William Hickman, 42, Sara Hickman, 42, Thomas Schallus, 42, and Thomas Sher, 46, all of Northfield, Brian Pugh, 41, of Absecon, John Sher, 37, of Margate City, and Christopher Broccoli, 47, of West Deptford were all charged with conspiracy to commit health care fraud and wire fraud and with individual acts of health care fraud and wire fraud.

Tom and John Sher are both Margate City firefighters, and Thomas Schallus is a Ventnor City police officer. Pugh is co-owner of Tony's Baltimore Grill.

William and Sara Hickman and Brian Pugh also were charged with conspiracy to commit money laundering and individual acts of money laundering. The defendants are expected to appear later today before U.S. Magistrate Judge Ann Marie Donio in Camden federal court. The case is assigned to U.S. District Judge Robert B. Kugler in Camden.

According to the indictment, from July 2014 through April 2016, the conspirators recruited teachers, firefighters, police officers and state troopers enrolled in the state health benefits program to obtain very expensive and medically unnecessary compounded medications, including pain, scar, anti-fungal, and libido creams, as well as vitamin combinations from a Louisiana pharmacy. The pharmacy benefits administrator would pay prescription drug claims and then bill the State of New Jersey for the amounts paid.

The pharmacy agreed to pay Boardwalk Medical, LLC, a company run by the Hickmans, a percentage of the amount it received for the prescriptions. The Hickmans then had Pugh and other conspirators recruit individuals who had coverage for compounded medications, and those conspirators found additional recruiters, including Schallus, the Sher brothers and  Broccoli, who recruited other public employees covered by the plan to order expensive compounded medications. The conspirators would have prescriptions signed by a doctor who did not examine the patients.

William Hickman paid Dr. John Gaffney to reward him for signing prescriptions.  Gaffney previously pleaded guilty to conspiracy to commit health care fraud and admitted taking payments and signing prescriptions for patients he did not see.

The compounding pharmacy was paid $50 million for the medications, and then paid the Hickmans more than $26 million for prescriptions. The Hickmans paid a portion of that amount to Pugh, Schallus, the Sher brothers, Broccoli, and other conspirators.

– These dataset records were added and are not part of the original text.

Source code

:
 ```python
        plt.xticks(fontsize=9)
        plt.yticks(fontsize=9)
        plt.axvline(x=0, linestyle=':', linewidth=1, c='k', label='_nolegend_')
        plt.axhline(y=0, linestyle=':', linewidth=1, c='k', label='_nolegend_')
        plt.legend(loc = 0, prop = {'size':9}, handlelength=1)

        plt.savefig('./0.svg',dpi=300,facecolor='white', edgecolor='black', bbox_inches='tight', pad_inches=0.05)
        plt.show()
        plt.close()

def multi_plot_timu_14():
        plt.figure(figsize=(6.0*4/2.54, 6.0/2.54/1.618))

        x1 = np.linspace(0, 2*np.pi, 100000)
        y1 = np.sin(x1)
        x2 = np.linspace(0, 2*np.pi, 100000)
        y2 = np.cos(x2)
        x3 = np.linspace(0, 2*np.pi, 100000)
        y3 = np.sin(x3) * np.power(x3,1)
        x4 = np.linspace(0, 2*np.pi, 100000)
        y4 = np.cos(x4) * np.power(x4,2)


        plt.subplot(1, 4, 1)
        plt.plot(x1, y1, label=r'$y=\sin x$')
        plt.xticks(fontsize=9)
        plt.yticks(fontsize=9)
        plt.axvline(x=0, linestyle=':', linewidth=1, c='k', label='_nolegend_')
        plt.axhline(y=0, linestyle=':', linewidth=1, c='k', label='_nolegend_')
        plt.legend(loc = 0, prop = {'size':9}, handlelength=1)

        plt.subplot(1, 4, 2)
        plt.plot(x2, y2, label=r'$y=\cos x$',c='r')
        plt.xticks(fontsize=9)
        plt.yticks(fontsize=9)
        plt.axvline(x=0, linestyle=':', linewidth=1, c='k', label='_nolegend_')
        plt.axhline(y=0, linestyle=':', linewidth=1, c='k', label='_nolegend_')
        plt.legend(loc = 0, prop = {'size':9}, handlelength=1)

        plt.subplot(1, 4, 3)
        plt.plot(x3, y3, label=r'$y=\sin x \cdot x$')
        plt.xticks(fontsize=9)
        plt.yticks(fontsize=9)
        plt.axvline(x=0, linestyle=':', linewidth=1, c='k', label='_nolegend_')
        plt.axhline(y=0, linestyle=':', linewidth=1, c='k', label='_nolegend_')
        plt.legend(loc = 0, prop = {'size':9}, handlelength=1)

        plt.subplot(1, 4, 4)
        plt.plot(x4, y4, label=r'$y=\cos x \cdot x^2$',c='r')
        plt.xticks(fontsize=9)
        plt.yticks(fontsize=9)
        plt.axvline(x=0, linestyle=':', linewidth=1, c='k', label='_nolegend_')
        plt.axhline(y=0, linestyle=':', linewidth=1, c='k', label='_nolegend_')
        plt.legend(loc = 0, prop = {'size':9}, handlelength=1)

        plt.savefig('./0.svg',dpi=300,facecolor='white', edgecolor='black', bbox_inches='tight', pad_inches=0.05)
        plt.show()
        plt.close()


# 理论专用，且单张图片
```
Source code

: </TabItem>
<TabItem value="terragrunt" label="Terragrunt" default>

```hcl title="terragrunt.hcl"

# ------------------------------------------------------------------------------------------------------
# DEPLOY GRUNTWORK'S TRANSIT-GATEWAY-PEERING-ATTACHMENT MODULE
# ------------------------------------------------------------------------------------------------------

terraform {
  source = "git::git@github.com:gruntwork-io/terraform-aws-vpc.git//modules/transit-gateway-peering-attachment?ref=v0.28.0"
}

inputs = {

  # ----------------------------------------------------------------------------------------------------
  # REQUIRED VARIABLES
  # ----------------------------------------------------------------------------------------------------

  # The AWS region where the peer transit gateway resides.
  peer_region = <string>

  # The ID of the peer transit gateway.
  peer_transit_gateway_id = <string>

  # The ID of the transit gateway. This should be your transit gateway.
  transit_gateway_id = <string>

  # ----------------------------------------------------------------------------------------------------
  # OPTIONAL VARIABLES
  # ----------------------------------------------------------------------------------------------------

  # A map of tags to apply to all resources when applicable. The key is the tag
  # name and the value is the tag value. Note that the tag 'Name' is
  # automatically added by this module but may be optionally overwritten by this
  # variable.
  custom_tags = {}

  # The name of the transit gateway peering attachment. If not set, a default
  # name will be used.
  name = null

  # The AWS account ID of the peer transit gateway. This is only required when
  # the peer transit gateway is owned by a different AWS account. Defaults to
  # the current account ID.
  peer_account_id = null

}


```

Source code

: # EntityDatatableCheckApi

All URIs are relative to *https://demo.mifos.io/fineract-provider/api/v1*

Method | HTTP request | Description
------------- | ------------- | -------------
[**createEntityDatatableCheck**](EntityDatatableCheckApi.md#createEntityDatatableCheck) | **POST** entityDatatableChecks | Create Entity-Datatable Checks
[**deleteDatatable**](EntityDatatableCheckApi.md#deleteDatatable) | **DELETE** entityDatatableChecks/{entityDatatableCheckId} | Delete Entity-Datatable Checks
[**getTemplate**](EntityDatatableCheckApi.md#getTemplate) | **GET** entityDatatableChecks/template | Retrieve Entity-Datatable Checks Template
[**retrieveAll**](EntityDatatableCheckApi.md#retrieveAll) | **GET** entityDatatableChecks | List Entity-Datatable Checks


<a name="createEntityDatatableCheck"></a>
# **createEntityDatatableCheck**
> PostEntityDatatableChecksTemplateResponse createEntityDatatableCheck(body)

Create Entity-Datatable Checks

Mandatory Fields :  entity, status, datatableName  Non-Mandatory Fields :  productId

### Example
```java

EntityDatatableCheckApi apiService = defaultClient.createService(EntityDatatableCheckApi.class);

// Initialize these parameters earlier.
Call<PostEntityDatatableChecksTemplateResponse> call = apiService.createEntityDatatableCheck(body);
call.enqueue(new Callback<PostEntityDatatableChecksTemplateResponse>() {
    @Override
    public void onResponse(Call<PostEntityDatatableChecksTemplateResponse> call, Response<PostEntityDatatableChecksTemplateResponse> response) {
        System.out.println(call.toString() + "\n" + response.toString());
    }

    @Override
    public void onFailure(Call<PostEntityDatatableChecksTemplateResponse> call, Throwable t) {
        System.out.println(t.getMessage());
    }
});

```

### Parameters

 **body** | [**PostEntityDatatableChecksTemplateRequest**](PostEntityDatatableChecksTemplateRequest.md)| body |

The health care fraud and wire fraud conspiracy count with which all defendants are charged carries a maximum potential penalty of 20 years in prison and a $250,000 fine, or twice the gain or loss from the offense. Each wire fraud count carries a maximum potential penalty of 20 years in prison and a $250,000 fine, or twice the gain or loss from the offense. Each health care fraud count carries a maximum penalty of 10 years in prison and a $250,000 fine, or twice the gross gain or loss from the offense. The money laundering conspiracy charge carries a maximum potential penalty of 10 years in prison and a $250,000 fine, or twice the value of the property involved in the transaction. Each charge of monetary transactions in criminally derived property worth more than $10,000 carries a maximum potential penalty of 10 years in prison and a $250,000 fine, or twice the value of the property involved in the transaction.

The government is represented by Assistant U.S. Attorneys R. David Walk Jr. and Alyson M. Oswald of the U.S. Attorney's Office in Camden and Assistant U.S. Attorney Barbara Ward, Senior Trial Counsel of the Asset Recovery and Money Laundering Unit in Newark.

The charges and allegations contained in the indictment are merely accusations, and the defendants are presumed innocent unless and until proven guilty.